# Aqua Regia and Hydrazine hydrate



## spoke27 (Dec 22, 2008)

I made Ar after add enough Urea after I add Smb But I don get Gold 
After I add Hydrazine hydrate 

And My salutation drop blue particle


----------



## Lino1406 (Dec 22, 2008)

Why you added hydrazine hydrate?
However it is very strong reducer
and reduces items you don't want


----------



## Lou (Dec 22, 2008)

That just looks like a bunch of salts that fell out and got stained by the copper left in solution. 

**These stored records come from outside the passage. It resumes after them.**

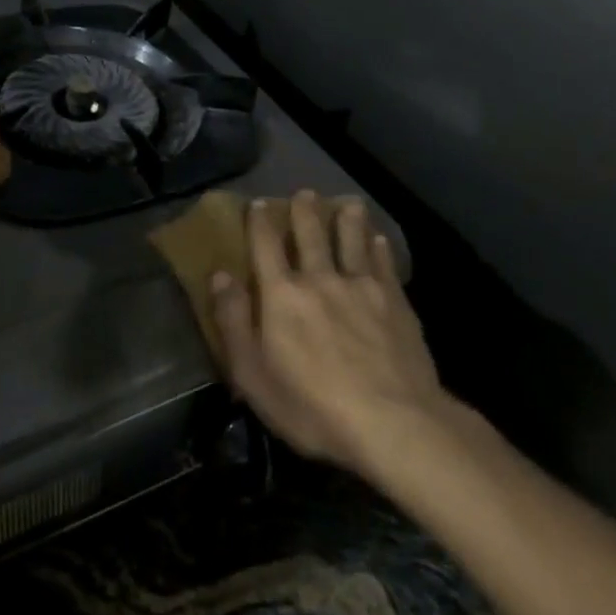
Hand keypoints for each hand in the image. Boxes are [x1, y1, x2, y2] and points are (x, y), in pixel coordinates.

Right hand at [210, 191, 444, 474]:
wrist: (392, 422)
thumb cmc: (311, 406)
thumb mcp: (252, 374)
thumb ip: (233, 321)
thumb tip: (220, 275)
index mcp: (281, 294)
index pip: (266, 245)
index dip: (260, 222)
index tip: (258, 203)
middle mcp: (320, 278)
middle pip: (311, 234)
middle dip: (305, 210)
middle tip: (305, 192)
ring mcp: (362, 287)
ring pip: (352, 240)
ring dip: (347, 218)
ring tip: (348, 202)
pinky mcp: (395, 301)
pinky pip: (383, 263)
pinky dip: (378, 246)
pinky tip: (379, 239)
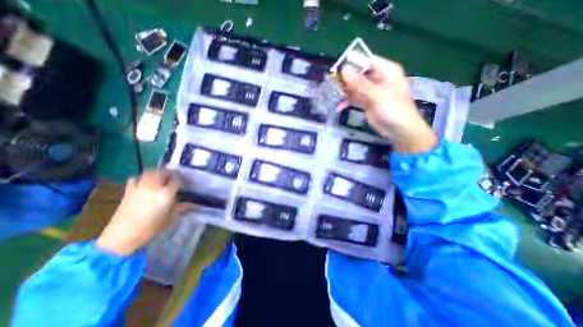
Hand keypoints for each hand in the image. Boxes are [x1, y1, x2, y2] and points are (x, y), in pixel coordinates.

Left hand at [96, 170, 193, 255]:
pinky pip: (135, 179)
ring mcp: (139, 188)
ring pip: (148, 173)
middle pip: (162, 173)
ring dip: (156, 173)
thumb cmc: (151, 228)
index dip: (180, 182)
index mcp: (165, 195)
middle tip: (172, 179)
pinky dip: (140, 178)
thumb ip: (181, 208)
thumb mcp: (170, 218)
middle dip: (168, 174)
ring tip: (160, 179)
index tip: (182, 186)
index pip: (175, 181)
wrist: (122, 236)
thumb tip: (193, 205)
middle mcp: (153, 188)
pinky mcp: (128, 191)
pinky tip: (144, 184)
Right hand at [338, 56, 437, 153]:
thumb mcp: (377, 95)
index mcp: (385, 70)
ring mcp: (372, 91)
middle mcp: (378, 78)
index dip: (351, 64)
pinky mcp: (367, 102)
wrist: (399, 130)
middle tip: (334, 85)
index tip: (337, 70)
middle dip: (346, 79)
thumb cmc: (393, 109)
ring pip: (355, 86)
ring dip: (345, 91)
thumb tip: (343, 69)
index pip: (366, 61)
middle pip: (358, 74)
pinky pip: (355, 98)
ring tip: (336, 96)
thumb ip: (360, 83)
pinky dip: (347, 102)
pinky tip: (339, 107)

If you saw no effervescence when you added the hydrazine, then the hydrazine did not reduce anything.



Lou


----------



## DNIndustry (Dec 22, 2008)

Hydrazine is N2H4 right?
Ive used Hydroxyl Amine (NH2OH) and have gotten blue precipitates/filtrate..Not very scientific answer, but logic would say maybe you have an excess of nickel/copper/ or tin. You would not believe the rainbow of colors you can get using either one of these reduceing agents. (Purple, black, red, brown, yellow) What were you processing. What was the pH of the solution when you did the precipitation? Did you have any buffers present?


----------



## Lou (Dec 22, 2008)

Hydrazine is unlikely to form complexes, but hydroxylamine can. Anyway, both of those are not fun to deal with and the only time one should be using them is when one knows what they're doing.


----------



## spoke27 (Dec 22, 2008)

I use Hydrazine because I want drop Gold.. 
But it is blue.. How is use hydrazine with Aqua regia ? 
Pls step by step Ty


----------



## spoke27 (Dec 22, 2008)

DNIndustry said:


> Hydrazine is N2H4 right?
> Ive used Hydroxyl Amine (NH2OH) and have gotten blue precipitates/filtrate..Not very scientific answer, but logic would say maybe you have an excess of nickel/copper/ or tin. You would not believe the rainbow of colors you can get using either one of these reduceing agents. (Purple, black, red, brown, yellow) What were you processing. What was the pH of the solution when you did the precipitation? Did you have any buffers present?



I use N2H4.H2O Hydrazine hydrate I Make Aqua Regia (All metals disolve ) After I add enough Urea I am sure All nitric remove 
After I add SMB But it is not drop gold.. 
after I add Hydrazine hydrate


----------



## Platdigger (Dec 22, 2008)

What did you disolve?

In how much AR?


----------



## spoke27 (Dec 23, 2008)

2 pound finger dissolve 1500 ml HCL 500 ml nitric all metals dissolved in solution


----------



## spoke27 (Dec 23, 2008)

Lou said:


> That just looks like a bunch of salts that fell out and got stained by the copper left in solution.
> 
> If you saw no effervescence when you added the hydrazine, then the hydrazine did not reduce anything.
> 
> ...


----------



## Platdigger (Dec 23, 2008)

So, let's say somewere between 2 and 5 grams of gold, in 2 liters of AR.
Plus copper and other base metals.
Correct?

I would say for one, you used way to much AR.
For another, you should have dealt with the base metals first.
Disolving them in nitric or hcl or acid/peroxide......or other.

Then after separating your gold foil, disolve them in a small amount of AR.
Randy


----------



## butcher (Dec 23, 2008)

Or easier than Aqua regia, try hydrochloric acid HCL (muratic) and Clorox bleach to disolve gold, this way no nitric to complicate things. 
(not eliminating nitric could of also been one of your troubles, beside too much acids).


----------